- #HOW TO GET A WIFI PASSWORD USING CROSB SOFTWARE#
- #HOW TO GET A WIFI PASSWORD USING CROSB PASSWORD#
- #HOW TO GET A WIFI PASSWORD USING CROSB SERIES#
- #HOW TO GET A WIFI PASSWORD USING CROSB MAC#
Within seconds both "secretpassword" and "tobeornottobe" were cracked.
#HOW TO GET A WIFI PASSWORD USING CROSB PASSWORD#
I then uploaded the pcap files to CloudCracker, a software-as-a-service website that charges $17 to check a WiFi password against about 604 million possible words.
#HOW TO GET A WIFI PASSWORD USING CROSB MAC#
My Mac never showed any sign it had lost connectivity with the access points. In less than 90 seconds I had possession of the handshakes for the two networks in a " pcap" (that's short for packet capture) file. The nice thing about Silica is that it allowed me to pull off the hack with a single click of my mouse. Indeed, using freely available programs like Aircrack-ng to send deauth frames and capture the handshake isn't difficult.
#HOW TO GET A WIFI PASSWORD USING CROSB SOFTWARE#
Using the Silica wireless hacking tool sold by penetration-testing software provider Immunity for $2,500 a year, I had no trouble capturing a handshake established between a Netgear WGR617 wireless router and my MacBook Pro. Devices that encounter a deauth frame will promptly rejoin an affected network.
#HOW TO GET A WIFI PASSWORD USING CROSB SERIES#
It's easy to get around, however, by transmitting what's known as a deauth frame, which is a series of deauthorization packets an AP sends to client devices prior to it rebooting or shutting down. This requirement may sound like a steep hurdle, since people often stay connected to some wireless networks around the clock. To capture a valid handshake, a targeted network must be monitored while an authorized device is validating itself to the access point. With less than two hours practice, I was able to do just that and crack the dummy passwords "secretpassword" and "tobeornottobe" I had chosen to protect my test networks. But there's nothing stopping a hacker from capturing the packets that are transmitted during the process and then seeing if a given password will complete the transaction. This handshake takes place behind a cryptographic veil that can't be pierced. The first step was capturing what is known as the four-way handshake, which is the cryptographic process a computer uses to validate itself to a wireless access point and vice versa. I started this project by setting up two networks with hopelessly insecure passphrases. That's not to say wireless password cracks can't be accomplished with ease, as I learned firsthand.
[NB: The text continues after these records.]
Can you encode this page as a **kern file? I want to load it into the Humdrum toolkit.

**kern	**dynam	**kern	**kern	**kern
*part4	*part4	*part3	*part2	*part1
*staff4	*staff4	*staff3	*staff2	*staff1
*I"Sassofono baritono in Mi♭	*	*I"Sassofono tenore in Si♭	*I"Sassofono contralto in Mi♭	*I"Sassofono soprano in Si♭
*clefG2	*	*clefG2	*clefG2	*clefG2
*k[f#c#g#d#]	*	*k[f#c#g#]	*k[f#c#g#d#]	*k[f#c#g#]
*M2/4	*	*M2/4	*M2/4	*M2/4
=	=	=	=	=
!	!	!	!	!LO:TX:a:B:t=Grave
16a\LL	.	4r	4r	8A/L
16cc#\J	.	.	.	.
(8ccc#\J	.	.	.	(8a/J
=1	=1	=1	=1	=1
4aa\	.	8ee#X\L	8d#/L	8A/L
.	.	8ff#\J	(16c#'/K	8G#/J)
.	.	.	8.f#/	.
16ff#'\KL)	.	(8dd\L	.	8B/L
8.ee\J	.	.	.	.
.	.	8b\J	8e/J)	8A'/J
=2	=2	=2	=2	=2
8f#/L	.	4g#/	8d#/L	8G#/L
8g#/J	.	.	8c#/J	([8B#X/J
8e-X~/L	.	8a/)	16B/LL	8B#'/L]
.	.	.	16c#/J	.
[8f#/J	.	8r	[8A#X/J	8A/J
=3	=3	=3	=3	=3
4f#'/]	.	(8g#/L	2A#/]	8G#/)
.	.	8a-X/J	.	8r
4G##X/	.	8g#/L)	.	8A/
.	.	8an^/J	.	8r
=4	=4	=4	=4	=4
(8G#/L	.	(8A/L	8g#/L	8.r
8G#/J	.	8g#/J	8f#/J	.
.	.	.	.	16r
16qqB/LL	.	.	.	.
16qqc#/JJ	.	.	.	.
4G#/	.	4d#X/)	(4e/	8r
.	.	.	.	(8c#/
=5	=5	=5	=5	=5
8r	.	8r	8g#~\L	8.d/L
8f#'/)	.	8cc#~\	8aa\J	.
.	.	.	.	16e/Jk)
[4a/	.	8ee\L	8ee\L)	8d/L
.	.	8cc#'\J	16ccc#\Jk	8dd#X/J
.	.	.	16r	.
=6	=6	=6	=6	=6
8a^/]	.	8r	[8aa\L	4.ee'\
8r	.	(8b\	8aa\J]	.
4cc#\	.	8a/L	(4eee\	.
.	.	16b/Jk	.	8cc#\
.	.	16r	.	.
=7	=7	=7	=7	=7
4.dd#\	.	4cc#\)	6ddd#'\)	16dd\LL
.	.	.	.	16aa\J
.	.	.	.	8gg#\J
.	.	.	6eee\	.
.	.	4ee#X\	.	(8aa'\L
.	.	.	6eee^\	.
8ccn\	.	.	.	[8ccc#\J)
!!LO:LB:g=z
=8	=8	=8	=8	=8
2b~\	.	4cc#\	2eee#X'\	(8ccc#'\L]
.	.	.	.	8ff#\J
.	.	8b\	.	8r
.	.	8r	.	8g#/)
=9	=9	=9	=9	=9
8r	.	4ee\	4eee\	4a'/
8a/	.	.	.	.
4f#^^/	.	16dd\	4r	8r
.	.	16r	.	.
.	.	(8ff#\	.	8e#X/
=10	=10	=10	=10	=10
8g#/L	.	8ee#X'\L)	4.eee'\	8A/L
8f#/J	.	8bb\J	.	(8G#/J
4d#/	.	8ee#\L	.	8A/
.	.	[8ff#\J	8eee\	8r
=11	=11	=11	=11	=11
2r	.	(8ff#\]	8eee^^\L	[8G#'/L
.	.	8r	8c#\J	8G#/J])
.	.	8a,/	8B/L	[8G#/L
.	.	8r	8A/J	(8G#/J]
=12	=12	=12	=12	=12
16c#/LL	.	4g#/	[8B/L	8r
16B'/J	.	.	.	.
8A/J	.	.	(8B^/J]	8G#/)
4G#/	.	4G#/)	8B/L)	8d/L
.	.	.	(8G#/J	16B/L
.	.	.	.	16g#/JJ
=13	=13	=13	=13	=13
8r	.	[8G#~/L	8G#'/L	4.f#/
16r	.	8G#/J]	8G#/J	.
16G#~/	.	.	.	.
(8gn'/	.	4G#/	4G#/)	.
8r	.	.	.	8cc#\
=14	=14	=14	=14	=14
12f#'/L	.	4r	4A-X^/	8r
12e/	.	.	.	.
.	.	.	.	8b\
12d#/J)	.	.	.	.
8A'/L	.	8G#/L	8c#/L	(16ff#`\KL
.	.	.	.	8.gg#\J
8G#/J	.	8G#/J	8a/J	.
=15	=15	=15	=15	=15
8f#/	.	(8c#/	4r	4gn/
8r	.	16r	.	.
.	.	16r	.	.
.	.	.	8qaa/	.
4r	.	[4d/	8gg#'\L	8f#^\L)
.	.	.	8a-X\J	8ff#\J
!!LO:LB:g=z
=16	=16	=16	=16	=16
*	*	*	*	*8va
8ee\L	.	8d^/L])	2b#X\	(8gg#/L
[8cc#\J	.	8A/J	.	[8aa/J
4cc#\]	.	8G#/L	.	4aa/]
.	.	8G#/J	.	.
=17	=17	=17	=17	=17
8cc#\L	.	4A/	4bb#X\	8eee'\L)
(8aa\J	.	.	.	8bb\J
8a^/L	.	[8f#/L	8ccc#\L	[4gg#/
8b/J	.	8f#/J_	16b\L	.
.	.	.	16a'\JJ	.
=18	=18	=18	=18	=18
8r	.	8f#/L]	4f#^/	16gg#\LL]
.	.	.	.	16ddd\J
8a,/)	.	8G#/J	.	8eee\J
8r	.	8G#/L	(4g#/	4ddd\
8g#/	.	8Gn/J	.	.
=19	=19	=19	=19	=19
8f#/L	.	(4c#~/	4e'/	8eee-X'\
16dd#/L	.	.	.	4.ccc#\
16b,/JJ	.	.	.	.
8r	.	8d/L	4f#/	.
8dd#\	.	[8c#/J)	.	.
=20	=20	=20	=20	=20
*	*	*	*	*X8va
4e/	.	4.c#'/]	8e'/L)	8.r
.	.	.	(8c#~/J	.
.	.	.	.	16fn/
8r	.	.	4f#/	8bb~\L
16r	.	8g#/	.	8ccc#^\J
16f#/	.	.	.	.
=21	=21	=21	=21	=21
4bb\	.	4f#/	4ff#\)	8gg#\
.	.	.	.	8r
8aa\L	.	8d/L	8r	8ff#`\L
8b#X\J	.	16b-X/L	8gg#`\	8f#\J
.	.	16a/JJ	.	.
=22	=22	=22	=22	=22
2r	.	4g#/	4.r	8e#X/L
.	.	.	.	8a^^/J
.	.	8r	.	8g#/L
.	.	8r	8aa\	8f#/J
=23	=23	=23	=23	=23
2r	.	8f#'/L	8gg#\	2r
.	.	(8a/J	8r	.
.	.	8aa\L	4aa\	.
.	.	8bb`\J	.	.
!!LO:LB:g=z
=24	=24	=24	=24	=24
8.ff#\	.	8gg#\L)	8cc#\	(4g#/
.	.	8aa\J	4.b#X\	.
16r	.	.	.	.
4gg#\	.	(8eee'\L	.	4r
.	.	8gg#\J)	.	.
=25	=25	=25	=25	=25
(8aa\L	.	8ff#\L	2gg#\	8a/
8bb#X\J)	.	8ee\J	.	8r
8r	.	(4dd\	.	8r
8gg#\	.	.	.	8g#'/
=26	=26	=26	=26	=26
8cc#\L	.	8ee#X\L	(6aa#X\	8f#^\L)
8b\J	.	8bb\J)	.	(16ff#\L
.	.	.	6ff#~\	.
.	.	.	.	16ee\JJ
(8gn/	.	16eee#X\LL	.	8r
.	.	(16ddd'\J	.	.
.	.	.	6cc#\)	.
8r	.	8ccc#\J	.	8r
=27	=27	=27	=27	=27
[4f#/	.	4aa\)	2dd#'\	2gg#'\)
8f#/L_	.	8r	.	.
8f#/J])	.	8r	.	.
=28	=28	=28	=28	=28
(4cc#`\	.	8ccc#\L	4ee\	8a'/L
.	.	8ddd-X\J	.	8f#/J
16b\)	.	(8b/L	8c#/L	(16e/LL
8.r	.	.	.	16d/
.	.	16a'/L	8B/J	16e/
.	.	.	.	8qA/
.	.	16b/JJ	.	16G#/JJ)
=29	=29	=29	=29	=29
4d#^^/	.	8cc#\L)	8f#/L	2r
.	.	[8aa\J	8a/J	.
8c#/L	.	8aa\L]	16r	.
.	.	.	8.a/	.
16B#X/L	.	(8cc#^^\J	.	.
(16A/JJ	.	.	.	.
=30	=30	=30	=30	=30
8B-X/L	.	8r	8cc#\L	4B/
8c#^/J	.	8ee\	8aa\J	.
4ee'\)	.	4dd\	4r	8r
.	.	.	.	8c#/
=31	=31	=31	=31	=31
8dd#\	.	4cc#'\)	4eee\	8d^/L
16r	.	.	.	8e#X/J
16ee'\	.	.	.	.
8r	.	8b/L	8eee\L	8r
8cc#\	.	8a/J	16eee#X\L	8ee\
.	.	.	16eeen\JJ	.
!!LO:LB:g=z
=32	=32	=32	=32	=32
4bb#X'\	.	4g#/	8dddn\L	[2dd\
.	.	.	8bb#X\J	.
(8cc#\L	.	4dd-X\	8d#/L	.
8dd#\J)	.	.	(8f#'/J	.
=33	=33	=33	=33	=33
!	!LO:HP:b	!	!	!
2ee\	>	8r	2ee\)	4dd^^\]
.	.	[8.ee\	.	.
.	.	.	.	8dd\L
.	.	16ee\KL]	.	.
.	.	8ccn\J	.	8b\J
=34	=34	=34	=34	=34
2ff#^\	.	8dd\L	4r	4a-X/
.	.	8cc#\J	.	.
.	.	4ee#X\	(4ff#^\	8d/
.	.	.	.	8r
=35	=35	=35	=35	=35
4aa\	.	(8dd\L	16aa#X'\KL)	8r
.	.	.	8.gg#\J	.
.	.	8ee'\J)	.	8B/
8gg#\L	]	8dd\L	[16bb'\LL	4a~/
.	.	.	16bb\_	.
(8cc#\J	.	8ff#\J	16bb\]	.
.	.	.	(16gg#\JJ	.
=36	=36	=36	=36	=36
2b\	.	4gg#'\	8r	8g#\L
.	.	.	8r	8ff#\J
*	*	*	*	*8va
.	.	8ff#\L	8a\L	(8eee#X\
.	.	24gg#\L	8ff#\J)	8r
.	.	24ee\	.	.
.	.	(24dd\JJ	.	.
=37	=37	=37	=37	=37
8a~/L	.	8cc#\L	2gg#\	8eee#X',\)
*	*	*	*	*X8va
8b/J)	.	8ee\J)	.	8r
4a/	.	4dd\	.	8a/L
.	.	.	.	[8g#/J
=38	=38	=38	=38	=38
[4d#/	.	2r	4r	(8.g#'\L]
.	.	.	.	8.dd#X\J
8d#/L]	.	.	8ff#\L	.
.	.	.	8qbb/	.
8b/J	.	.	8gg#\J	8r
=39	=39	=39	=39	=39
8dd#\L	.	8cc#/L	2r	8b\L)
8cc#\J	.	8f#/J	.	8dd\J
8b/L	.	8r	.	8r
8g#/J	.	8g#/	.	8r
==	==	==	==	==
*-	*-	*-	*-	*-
WPA and WPA2 also use a network's SSID as salt, ensuring that hackers can't effectively use precomputed tables to crack the code. What's more, WPA and WPA2 passwords require a minimum of eight characters, eliminating the possibility that users will pick shorter passphrases that could be brute forced in more manageable timeframes. By using the PBKDF2 key derivation function along with 4,096 iterations of SHA1 cryptographic hashing algorithm, attacks that took minutes to run against the recent LinkedIn and eHarmony password dumps of June would require days or even weeks or months to complete against the WiFi encryption scheme. WPA and WPA2 use an extremely robust password-storage regimen that significantly slows the speed of automated cracking programs. What I found wasn't encouraging.įirst, the good news. I was curious how easy it would be to crack these passcodes using the advanced hardware menus and techniques that have become readily available over the past five years. In theory, these protections prevent hackers and other unauthorized people from accessing wireless networks or even viewing traffic sent over them, but only when end users choose strong passwords.
If they're like the ones within range of my office, most of them are protected by the WiFi Protected Access or WiFi Protected Access 2 security protocols. Take, for example, the hundreds of millions of WiFi networks in use all over the world.
Lose control of the wrong password and it may only be a matter of time until the rest of our digital assets fall, too. After all, passwords are the keys that secure Web-based bank accounts, sensitive e-mail services, and virtually every other facet of our online life. Last week's feature explaining why passwords are under assault like never before touched a nerve with many Ars readers, and with good reason.